In regard to the UN we have witnessed a valiant attempt to achieve international Law but:
"More than anything else, however, it has been still another underlying difference in attitude -- over the need to comply with the UN's rules on the use of force -- that has proved most disabling to the UN system. Since 1945, so many states have used armed force on so many occasions, in flagrant violation of the charter, that the regime can only be said to have collapsed. In framing the charter, the international community failed to anticipate accurately when force would be deemed unacceptable. Nor did it apply sufficient disincentives to instances when it would be so deemed. Given that the UN's is a voluntary system that depends for compliance on state consent, this short-sightedness proved fatal
This conclusion can be expressed a number of different ways under traditional international legal doctrine. Massive violation of a treaty by numerous states over a prolonged period can be seen as casting that treaty into desuetude -- that is, reducing it to a paper rule that is no longer binding. The violations can also be regarded as subsequent custom that creates new law, supplanting old treaty norms and permitting conduct that was once a violation. Finally, contrary state practice can also be considered to have created a non liquet, to have thrown the law into a state of confusion such that legal rules are no longer clear and no authoritative answer is possible. In effect, however, it makes no practical difference which analytic framework is applied. The default position of international law has long been that when no restriction can be authoritatively established, a country is considered free to act. Whatever doctrinal formula is chosen to describe the current crisis, therefore, the conclusion is the same. "If you want to know whether a man is religious," Wittgenstein said, "don't ask him, observe him." And so it is if you want to know what law a state accepts. If countries had ever truly intended to make the UN's use-of-force rules binding, they would have made the costs of violation greater than the costs of compliance.
Indeed, it should have come as no surprise that, in September 2002, the United States felt free to announce in its national security document that it would no longer be bound by the charter's rules governing the use of force. Those rules have collapsed. "Lawful" and "unlawful" have ceased to be meaningful terms as applied to the use of force. As Powell said on October 20, "the president believes he now has the authority [to intervene in Iraq] ... just as we did in Kosovo." There was, of course, no Security Council authorization for the use of force by NATO against Yugoslavia. That action blatantly violated the UN Charter, which does not permit humanitarian intervention any more than it does preventive war. But Powell was nonetheless right: the United States did indeed have all the authority it needed to attack Iraq -- not because the Security Council authorized it, but because there was no international law forbidding it.

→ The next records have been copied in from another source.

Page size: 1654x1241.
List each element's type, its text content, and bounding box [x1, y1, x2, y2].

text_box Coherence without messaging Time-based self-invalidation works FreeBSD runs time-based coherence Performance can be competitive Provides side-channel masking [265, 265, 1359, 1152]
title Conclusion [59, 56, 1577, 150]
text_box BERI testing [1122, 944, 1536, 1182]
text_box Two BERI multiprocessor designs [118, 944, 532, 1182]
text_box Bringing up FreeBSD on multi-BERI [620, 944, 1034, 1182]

It was therefore impossible to act unlawfully."
The preceding 3 paragraphs from
Why the Security Council Failed
From Foreign Affairs, May/June 2003 by Michael J Glennon
http://www.foreignaffairs.org/20030501faessay11217-p20/michael-j-glennon/why-the-security-council-failed.html
Many here may disagree with or blame U.S. actions for "destroying" the UN. Indeed, I would invite any defenders of the UN as is and its history to visit this site for it contains reasons for them to "blame the U.S" for UN irrelevance towards serious global conflicts.However I would submit, again, that these supporters are irate with the U.S. for merely bringing to the surface the basic inadequacies with the UN Charter as presently constituted. Some may even try to attribute "Logical Fallacies" in the above quoted paragraphs. Should this occur and these fallacies are indeed found valid it could only make this part of the thread more interesting.
To those who might be so inclined I might suggest not to rely upon the technique of characterizing America's reasons for action as "Straw Men" or opining upon the shade of rouge regarding a species of Osteichthyes in an analogous attempt to denigrate national reasons for security. Whether or not the herring is "red" is not relevant to the narrow focus relating to causal facts as to UN shortcomings. What is relevant to the UN question is that given a crisis, nations do indeed act on perceived threats. Conversely, those nations so threatened are not the least concerned or assuaged by other nations questioning the validity of those threats. If one seriously intends to correct the faulty UN foundation he must recognize this simple fact before he can even begin to address the UN's foibles.
Just to be clear. I am inviting those who dissent with the first 3 paragraphs to refute those points presented in the cited paragraphs in kind. That is, with past global history as examples supporting any thoughtful comments to the contrary of those paragraphs.
Given the UN needs changing, how would we use the lessons we have learned thus far to either make it better or reconstruct its charter so as to effect a more "real world" oriented UN? Seriously.